(WHAT TO DO) Copy the records below word for word, leaving out nothing.

(THE DATA Opens)

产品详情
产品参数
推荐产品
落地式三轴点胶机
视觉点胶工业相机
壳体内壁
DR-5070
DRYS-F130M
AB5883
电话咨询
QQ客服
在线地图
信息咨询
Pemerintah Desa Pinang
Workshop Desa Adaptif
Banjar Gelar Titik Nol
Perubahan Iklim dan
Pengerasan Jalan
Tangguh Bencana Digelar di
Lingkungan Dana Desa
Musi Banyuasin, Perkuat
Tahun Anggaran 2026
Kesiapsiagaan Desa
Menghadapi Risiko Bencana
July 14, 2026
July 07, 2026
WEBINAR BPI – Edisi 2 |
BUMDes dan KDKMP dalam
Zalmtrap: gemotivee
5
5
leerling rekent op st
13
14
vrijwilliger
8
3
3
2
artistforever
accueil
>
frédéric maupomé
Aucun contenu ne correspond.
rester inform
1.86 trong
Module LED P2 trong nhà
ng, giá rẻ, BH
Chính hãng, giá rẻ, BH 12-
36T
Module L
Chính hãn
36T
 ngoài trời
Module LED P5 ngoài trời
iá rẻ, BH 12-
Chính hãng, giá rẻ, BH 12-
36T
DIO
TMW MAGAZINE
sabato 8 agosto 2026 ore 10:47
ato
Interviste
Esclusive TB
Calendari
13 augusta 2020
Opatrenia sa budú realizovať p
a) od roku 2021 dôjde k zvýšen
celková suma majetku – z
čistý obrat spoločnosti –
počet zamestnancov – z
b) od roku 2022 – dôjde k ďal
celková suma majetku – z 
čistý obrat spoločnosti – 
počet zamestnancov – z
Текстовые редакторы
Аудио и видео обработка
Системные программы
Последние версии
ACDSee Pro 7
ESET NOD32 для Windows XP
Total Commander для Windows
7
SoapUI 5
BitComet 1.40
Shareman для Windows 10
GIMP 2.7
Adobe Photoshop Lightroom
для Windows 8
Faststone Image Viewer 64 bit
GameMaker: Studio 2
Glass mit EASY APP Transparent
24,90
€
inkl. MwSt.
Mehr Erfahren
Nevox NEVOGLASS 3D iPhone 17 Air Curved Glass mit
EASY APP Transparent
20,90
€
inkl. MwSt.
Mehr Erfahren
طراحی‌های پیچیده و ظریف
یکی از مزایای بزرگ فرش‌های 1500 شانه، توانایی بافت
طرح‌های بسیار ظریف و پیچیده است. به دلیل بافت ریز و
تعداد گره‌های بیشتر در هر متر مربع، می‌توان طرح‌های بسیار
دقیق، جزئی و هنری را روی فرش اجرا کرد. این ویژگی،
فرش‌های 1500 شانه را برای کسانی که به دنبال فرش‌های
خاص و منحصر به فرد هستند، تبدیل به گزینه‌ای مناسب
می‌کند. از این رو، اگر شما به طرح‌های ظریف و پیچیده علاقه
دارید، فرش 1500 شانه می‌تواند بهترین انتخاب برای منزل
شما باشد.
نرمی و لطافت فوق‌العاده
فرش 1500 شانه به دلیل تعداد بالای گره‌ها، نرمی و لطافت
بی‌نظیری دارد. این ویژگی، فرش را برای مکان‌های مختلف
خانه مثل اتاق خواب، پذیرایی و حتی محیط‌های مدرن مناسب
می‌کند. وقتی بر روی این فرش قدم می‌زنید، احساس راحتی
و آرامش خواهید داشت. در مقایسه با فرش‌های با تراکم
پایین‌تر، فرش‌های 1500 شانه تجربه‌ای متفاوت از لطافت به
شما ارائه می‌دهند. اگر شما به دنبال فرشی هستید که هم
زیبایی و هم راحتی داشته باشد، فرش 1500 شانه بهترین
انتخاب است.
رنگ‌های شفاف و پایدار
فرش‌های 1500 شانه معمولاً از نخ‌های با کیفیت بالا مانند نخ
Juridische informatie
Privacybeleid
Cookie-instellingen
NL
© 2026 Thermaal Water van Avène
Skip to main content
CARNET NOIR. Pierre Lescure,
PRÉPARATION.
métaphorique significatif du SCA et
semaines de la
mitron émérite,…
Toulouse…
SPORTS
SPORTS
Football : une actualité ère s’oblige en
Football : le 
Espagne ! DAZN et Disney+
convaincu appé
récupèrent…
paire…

(THE DATA Closes)

(EXERCISE SOLUTION)
产品详情
产品参数
推荐产品
落地式三轴点胶机
视觉点胶工业相机
壳体内壁
DR-5070
DRYS-F130M
AB5883
电话咨询
QQ客服
在线地图
信息咨询
Pemerintah Desa Pinang
Workshop Desa Adaptif
Banjar Gelar Titik Nol
Perubahan Iklim dan
Pengerasan Jalan
Tangguh Bencana Digelar di
Lingkungan Dana Desa
Musi Banyuasin, Perkuat
Tahun Anggaran 2026
Kesiapsiagaan Desa
Menghadapi Risiko Bencana
July 14, 2026
July 07, 2026
WEBINAR BPI – Edisi 2 |
BUMDes dan KDKMP dalam
Zalmtrap: gemotivee
5
5
leerling rekent op st
13
14
vrijwilliger
8
3
3
2
artistforever
accueil
>
frédéric maupomé
Aucun contenu ne correspond.
rester inform
1.86 trong
Module LED P2 trong nhà
ng, giá rẻ, BH
Chính hãng, giá rẻ, BH 12-
36T
Module L
Chính hãn
36T
 ngoài trời
Module LED P5 ngoài trời
iá rẻ, BH 12-
Chính hãng, giá rẻ, BH 12-
36T
DIO
TMW MAGAZINE
sabato 8 agosto 2026 ore 10:47
ato
Interviste
Esclusive TB
Calendari
13 augusta 2020
Opatrenia sa budú realizovať p
a) od roku 2021 dôjde k zvýšen
celková suma majetku – z
čistý obrat spoločnosti –
počet zamestnancov – z
b) od roku 2022 – dôjde k ďal
celková suma majetku – z 
čistý obrat spoločnosti – 
počet zamestnancov – z
Текстовые редакторы
Аудио и видео обработка
Системные программы
Последние версии
ACDSee Pro 7
ESET NOD32 для Windows XP
Total Commander для Windows
7
SoapUI 5
BitComet 1.40
Shareman для Windows 10
GIMP 2.7
Adobe Photoshop Lightroom
для Windows 8
Faststone Image Viewer 64 bit
GameMaker: Studio 2
Glass mit EASY APP Transparent
24,90
€
inkl. MwSt.
Mehr Erfahren
Nevox NEVOGLASS 3D iPhone 17 Air Curved Glass mit
EASY APP Transparent
20,90
€
inkl. MwSt.
Mehr Erfahren
طراحی‌های پیچیده و ظریف
یکی از مزایای بزرگ فرش‌های 1500 شانه، توانایی بافت
طرح‌های بسیار ظریف و پیچیده است. به دلیل بافت ریز و
تعداد گره‌های بیشتر در هر متر مربع، می‌توان طرح‌های بسیار
دقیق، جزئی و هنری را روی فرش اجرا کرد. این ویژگی،
فرش‌های 1500 شانه را برای کسانی که به دنبال فرش‌های
خاص و منحصر به فرد هستند، تبدیل به گزینه‌ای مناسب
می‌کند. از این رو، اگر شما به طرح‌های ظریف و پیچیده علاقه
دارید، فرش 1500 شانه می‌تواند بهترین انتخاب برای منزل
شما باشد.
نرمی و لطافت فوق‌العاده
فرش 1500 شانه به دلیل تعداد بالای گره‌ها، نرمی و لطافت
بی‌نظیری دارد. این ویژگی، فرش را برای مکان‌های مختلف
خانه مثل اتاق خواب، پذیرایی و حتی محیط‌های مدرن مناسب
می‌کند. وقتی بر روی این فرش قدم می‌زنید، احساس راحتی
و آرامش خواهید داشت. در مقایسه با فرش‌های با تراکم
پایین‌تر، فرش‌های 1500 شانه تجربه‌ای متفاوت از لطافت به
شما ارائه می‌دهند. اگر شما به دنبال فرشی هستید که هم
زیبایی و هم راحتی داشته باشد، فرش 1500 شانه بهترین
انتخاب است.
رنگ‌های شفاف و پایدار
فرش‌های 1500 شانه معمولاً از نخ‌های با کیفیت بالا مانند نخ
Juridische informatie
Privacybeleid
Cookie-instellingen
NL
© 2026 Thermaal Water van Avène
Skip to main content
CARNET NOIR. Pierre Lescure,
PRÉPARATION.
métaphorique significatif du SCA et
semaines de la
mitron émérite,…
Toulouse…
SPORTS
SPORTS
Football : une actualité ère s’oblige en
Football : le 
Espagne ! DAZN et Disney+
convaincu appé
récupèrent…
paire…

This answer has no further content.